■ What is needed ■
Line by line, repeat the material below exactly and skip the images.

■ Data provided ■

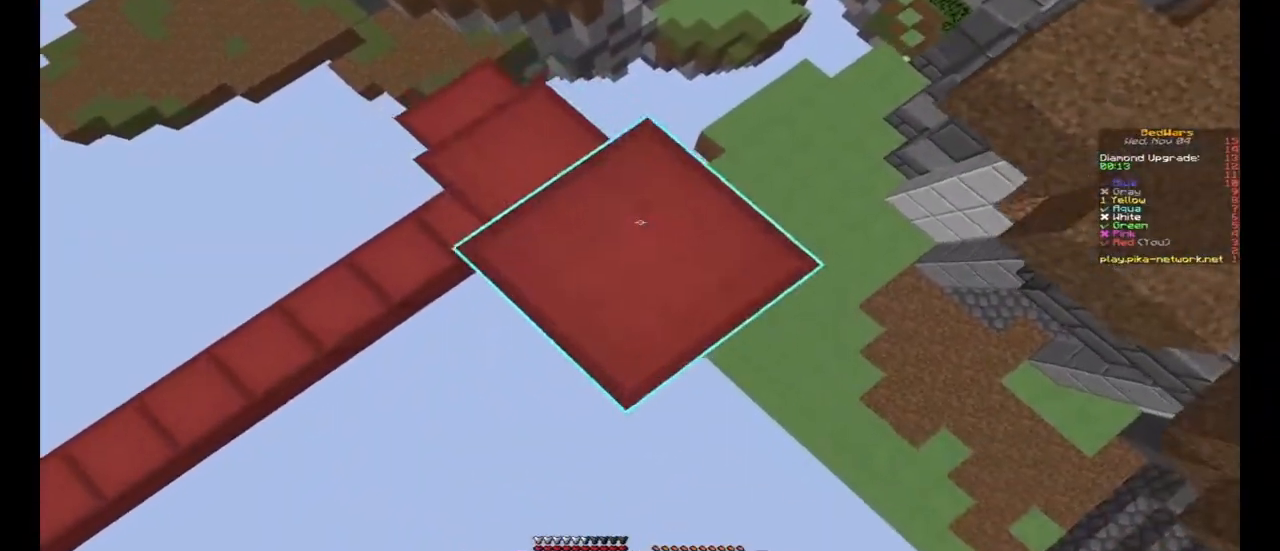
{"keys": ["a", "space"], "mouse": [], "events": [[33, "mouse_right", "up"], [133, "mouse_right", "down"], [200, "mouse_right", "up"], [233, "space", "down"], [267, "a", "down"], [300, "d", "up"], [300, "mouse_right", "down"], [333, "mouse_right", "up"], [433, "mouse_right", "down"], [500, "mouse_right", "up"], [500, "s", "up"]]}
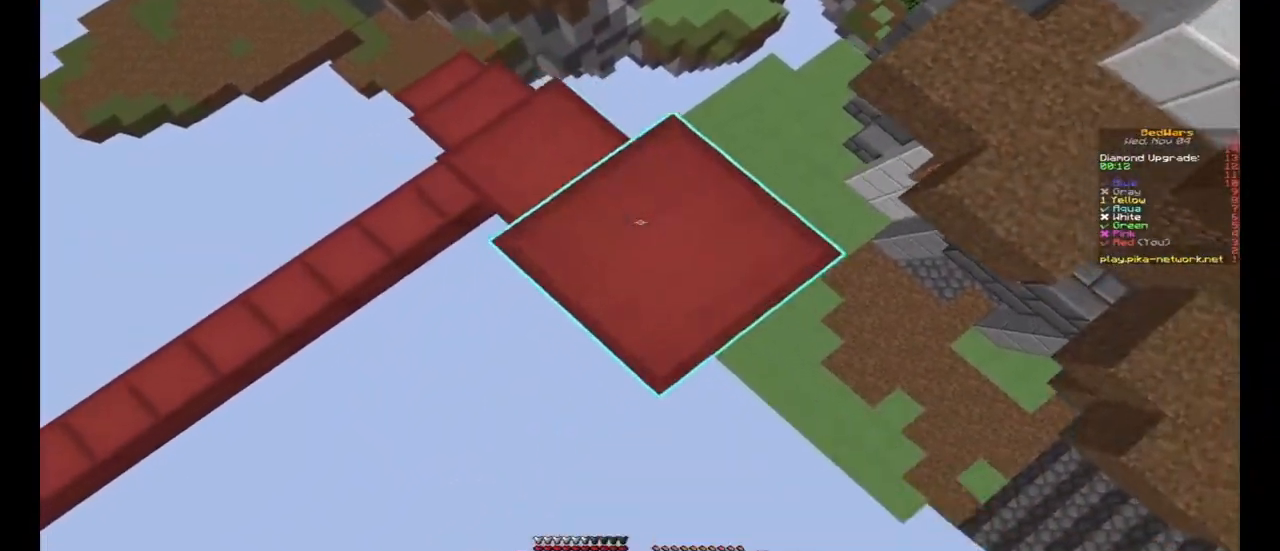
{"keys": ["space", "w"], "mouse": ["left"], "events": [[67, "mouse_right", "down"], [67, "space", "up"], [100, "a", "up"], [100, "mouse_right", "up"], [267, "mouse_left", "down"], [267, "w", "down"], [333, "mouse_left", "up"], [467, "space", "down"], [500, "mouse_left", "down"]]}
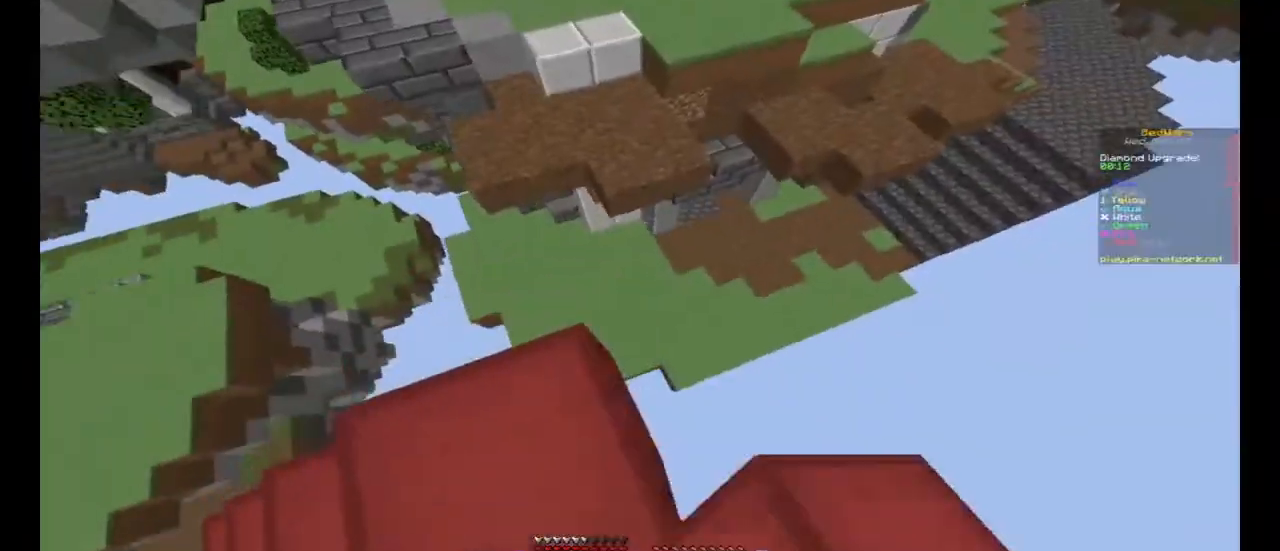
{"keys": [], "mouse": [], "events": [[67, "mouse_left", "up"], [333, "space", "up"], [500, "w", "up"]]}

■ Output for this exercise ■
{"keys": ["a", "space"], "mouse": [], "events": [[33, "mouse_right", "up"], [133, "mouse_right", "down"], [200, "mouse_right", "up"], [233, "space", "down"], [267, "a", "down"], [300, "d", "up"], [300, "mouse_right", "down"], [333, "mouse_right", "up"], [433, "mouse_right", "down"], [500, "mouse_right", "up"], [500, "s", "up"]]}
{"keys": ["space", "w"], "mouse": ["left"], "events": [[67, "mouse_right", "down"], [67, "space", "up"], [100, "a", "up"], [100, "mouse_right", "up"], [267, "mouse_left", "down"], [267, "w", "down"], [333, "mouse_left", "up"], [467, "space", "down"], [500, "mouse_left", "down"]]}
{"keys": [], "mouse": [], "events": [[67, "mouse_left", "up"], [333, "space", "up"], [500, "w", "up"]]}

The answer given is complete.